- **Work instruction**
Find the line with "20: (470, 382, 1.44)" in the records below. Copy it and every line after it, up to and including the line with "39: (98, 221, 2.17)".
*** Begin section ***
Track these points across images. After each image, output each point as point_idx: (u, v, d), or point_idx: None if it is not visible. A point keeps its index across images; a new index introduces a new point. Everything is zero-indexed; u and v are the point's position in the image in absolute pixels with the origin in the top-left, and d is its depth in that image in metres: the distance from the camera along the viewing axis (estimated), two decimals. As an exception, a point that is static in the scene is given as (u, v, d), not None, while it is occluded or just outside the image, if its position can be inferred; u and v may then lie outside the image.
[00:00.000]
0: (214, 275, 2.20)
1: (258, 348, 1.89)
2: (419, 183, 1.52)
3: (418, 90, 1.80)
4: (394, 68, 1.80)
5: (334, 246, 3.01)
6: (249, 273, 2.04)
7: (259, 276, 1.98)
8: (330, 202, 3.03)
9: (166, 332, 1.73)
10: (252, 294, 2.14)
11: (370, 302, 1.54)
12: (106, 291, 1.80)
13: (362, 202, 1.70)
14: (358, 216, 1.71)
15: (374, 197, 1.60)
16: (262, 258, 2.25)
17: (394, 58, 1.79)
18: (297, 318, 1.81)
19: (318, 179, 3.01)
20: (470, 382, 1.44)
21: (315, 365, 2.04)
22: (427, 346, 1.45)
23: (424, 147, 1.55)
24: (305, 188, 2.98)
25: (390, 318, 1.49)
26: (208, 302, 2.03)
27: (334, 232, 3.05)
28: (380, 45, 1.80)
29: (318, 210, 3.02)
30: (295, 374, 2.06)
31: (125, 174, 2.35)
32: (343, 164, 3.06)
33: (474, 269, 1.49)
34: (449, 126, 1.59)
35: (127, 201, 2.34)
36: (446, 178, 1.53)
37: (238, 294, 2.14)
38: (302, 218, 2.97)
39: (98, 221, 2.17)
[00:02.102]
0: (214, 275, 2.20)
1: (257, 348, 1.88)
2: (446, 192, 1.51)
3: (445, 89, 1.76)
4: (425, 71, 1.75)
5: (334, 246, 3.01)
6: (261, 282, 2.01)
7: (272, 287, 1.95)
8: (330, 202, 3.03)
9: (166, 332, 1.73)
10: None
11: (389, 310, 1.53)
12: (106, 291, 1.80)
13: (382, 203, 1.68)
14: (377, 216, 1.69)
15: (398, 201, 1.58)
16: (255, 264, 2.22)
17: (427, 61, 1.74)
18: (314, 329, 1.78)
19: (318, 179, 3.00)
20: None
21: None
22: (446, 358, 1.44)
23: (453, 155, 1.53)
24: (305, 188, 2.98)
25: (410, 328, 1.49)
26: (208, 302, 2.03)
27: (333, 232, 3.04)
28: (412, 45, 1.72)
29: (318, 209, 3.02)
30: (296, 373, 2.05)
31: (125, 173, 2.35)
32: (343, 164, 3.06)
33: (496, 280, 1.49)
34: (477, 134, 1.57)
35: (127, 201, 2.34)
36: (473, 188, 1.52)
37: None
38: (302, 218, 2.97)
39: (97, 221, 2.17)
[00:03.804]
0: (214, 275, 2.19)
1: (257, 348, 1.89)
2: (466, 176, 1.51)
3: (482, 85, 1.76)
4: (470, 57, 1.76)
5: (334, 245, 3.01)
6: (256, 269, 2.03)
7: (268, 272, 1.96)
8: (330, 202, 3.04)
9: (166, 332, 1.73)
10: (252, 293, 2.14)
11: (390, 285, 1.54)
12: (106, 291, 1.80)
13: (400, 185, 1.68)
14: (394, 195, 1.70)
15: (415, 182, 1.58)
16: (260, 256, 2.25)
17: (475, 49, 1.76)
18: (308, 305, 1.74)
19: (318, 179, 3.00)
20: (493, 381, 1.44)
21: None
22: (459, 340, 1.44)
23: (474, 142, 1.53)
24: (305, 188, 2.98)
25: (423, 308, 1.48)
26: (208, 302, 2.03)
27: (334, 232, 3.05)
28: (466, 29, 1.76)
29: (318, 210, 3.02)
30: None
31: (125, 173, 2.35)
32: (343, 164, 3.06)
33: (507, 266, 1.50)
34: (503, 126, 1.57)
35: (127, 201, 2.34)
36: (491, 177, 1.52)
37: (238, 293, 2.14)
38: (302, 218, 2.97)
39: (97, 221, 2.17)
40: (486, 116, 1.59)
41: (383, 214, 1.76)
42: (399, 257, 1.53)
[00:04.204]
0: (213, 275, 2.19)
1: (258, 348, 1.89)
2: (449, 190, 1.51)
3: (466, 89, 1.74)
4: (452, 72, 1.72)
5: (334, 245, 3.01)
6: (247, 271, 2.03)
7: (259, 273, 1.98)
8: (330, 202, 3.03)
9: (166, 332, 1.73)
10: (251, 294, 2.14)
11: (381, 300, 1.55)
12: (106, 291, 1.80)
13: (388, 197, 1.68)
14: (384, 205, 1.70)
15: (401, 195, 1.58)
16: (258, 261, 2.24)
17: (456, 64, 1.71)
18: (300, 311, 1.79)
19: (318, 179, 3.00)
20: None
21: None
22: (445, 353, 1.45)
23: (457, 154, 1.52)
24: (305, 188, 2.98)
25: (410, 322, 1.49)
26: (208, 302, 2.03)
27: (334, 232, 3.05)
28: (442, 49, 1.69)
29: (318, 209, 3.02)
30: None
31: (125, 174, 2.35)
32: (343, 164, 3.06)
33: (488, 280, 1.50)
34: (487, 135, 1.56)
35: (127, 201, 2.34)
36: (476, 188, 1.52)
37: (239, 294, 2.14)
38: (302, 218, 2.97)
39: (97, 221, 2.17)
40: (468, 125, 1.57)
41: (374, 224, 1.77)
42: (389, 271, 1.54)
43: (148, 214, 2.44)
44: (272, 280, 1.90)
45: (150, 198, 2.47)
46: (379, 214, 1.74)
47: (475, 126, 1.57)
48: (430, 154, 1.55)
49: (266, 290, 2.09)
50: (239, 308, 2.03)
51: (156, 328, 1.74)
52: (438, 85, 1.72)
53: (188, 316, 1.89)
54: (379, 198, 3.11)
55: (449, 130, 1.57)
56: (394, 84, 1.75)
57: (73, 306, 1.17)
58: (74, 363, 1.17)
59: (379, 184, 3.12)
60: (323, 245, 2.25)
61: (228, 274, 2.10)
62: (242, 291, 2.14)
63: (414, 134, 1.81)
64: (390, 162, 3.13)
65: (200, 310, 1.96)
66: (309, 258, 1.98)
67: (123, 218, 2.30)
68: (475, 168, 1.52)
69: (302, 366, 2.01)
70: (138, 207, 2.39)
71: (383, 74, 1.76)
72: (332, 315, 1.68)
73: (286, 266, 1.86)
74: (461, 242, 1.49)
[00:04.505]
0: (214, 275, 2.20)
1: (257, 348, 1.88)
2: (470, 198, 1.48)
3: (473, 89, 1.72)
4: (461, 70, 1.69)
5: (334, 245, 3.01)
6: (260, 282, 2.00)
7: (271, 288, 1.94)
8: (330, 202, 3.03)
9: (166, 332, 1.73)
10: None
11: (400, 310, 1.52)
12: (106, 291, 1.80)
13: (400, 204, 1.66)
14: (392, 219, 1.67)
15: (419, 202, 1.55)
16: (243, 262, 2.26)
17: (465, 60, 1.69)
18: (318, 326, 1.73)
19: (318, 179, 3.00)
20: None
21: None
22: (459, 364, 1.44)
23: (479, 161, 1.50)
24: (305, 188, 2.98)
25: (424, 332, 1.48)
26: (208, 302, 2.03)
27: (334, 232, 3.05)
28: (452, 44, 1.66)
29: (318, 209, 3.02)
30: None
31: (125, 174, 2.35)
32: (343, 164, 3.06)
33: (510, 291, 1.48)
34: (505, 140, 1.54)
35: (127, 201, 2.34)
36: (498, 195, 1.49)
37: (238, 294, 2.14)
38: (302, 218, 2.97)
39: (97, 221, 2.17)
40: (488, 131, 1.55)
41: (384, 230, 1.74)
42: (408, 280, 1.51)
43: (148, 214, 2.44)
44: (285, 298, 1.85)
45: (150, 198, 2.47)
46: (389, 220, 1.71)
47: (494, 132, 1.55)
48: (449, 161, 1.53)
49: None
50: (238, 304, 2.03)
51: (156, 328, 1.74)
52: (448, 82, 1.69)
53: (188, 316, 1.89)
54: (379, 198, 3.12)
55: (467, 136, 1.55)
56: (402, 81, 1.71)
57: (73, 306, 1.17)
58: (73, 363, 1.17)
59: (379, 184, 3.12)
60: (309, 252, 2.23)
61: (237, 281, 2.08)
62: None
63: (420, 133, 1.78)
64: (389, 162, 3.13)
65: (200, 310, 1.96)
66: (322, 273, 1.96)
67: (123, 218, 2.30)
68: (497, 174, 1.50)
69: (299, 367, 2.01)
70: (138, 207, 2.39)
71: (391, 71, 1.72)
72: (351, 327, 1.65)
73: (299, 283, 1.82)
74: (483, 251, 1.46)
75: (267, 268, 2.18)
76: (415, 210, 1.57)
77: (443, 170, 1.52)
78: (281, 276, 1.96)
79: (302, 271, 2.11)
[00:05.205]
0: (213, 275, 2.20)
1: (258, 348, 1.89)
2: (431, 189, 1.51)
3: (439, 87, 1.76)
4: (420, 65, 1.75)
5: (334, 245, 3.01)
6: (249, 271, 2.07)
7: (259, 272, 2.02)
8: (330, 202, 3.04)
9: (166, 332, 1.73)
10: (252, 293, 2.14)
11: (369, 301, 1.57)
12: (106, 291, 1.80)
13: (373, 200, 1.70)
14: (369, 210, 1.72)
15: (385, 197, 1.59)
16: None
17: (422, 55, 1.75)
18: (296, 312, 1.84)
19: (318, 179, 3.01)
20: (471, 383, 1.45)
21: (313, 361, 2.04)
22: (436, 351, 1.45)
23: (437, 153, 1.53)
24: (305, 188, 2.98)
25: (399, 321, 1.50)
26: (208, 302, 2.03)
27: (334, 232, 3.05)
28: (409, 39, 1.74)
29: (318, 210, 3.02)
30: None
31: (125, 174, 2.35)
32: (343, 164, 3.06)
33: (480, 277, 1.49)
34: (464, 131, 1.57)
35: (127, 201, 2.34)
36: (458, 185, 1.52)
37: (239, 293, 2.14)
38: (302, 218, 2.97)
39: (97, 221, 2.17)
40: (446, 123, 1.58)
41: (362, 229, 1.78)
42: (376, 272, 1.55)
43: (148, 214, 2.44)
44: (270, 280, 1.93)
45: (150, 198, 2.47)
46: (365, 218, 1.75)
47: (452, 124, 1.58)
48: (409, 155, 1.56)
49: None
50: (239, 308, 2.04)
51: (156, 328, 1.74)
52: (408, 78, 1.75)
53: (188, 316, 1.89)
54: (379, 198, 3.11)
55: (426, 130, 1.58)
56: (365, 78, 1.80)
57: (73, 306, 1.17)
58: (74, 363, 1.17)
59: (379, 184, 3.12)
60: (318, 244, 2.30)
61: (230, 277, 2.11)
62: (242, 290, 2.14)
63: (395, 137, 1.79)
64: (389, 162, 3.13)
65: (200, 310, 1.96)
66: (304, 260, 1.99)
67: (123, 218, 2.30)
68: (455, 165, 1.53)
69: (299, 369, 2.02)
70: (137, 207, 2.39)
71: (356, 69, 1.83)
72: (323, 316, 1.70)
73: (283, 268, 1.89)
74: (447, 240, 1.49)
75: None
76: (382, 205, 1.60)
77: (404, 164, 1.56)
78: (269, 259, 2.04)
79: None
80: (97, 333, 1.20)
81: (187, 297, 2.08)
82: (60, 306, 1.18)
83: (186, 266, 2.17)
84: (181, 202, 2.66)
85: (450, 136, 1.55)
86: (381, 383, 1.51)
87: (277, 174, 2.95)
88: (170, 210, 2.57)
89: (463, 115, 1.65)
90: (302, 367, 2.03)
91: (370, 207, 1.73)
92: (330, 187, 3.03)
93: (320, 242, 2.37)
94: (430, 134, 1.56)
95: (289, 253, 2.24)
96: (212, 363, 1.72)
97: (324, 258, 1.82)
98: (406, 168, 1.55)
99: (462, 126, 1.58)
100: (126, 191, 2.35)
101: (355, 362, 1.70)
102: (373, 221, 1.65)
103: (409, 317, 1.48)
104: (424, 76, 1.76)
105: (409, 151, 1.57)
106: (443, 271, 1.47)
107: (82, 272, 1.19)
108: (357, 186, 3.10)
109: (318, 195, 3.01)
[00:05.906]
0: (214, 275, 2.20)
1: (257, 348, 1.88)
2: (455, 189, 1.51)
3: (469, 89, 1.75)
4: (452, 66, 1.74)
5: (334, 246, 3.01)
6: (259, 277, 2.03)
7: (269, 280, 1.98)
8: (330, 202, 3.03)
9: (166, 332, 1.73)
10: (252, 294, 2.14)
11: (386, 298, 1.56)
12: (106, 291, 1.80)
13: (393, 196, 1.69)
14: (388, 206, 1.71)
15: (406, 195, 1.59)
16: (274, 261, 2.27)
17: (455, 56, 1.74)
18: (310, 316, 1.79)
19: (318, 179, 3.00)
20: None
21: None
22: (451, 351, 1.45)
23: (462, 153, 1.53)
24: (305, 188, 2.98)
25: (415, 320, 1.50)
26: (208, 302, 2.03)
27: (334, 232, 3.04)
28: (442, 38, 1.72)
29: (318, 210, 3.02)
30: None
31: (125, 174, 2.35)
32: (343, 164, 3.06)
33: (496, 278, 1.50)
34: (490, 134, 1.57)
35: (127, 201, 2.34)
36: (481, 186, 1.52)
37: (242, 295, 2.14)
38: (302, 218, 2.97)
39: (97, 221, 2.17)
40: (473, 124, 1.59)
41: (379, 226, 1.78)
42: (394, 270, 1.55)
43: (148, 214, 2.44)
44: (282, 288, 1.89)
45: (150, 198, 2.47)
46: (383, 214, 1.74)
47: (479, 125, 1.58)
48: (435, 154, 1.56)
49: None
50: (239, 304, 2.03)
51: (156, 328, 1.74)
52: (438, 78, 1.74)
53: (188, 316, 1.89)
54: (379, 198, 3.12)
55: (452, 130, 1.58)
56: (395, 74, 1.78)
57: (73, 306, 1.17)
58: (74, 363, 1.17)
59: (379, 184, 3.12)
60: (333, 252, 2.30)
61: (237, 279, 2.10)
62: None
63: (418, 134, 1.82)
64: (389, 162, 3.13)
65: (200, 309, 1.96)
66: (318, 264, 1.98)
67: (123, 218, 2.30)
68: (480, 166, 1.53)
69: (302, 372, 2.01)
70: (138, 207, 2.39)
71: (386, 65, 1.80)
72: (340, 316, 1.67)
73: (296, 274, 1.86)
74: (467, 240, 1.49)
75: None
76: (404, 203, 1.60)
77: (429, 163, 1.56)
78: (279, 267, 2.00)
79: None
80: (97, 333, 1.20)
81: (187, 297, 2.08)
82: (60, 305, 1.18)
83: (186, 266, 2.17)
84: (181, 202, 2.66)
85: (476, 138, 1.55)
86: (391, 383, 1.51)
*** End section ***
- **Written solution**
20: (470, 382, 1.44)
21: (315, 365, 2.04)
22: (427, 346, 1.45)
23: (424, 147, 1.55)
24: (305, 188, 2.98)
25: (390, 318, 1.49)
26: (208, 302, 2.03)
27: (334, 232, 3.05)
28: (380, 45, 1.80)
29: (318, 210, 3.02)
30: (295, 374, 2.06)
31: (125, 174, 2.35)
32: (343, 164, 3.06)
33: (474, 269, 1.49)
34: (449, 126, 1.59)
35: (127, 201, 2.34)
36: (446, 178, 1.53)
37: (238, 294, 2.14)
38: (302, 218, 2.97)
39: (98, 221, 2.17)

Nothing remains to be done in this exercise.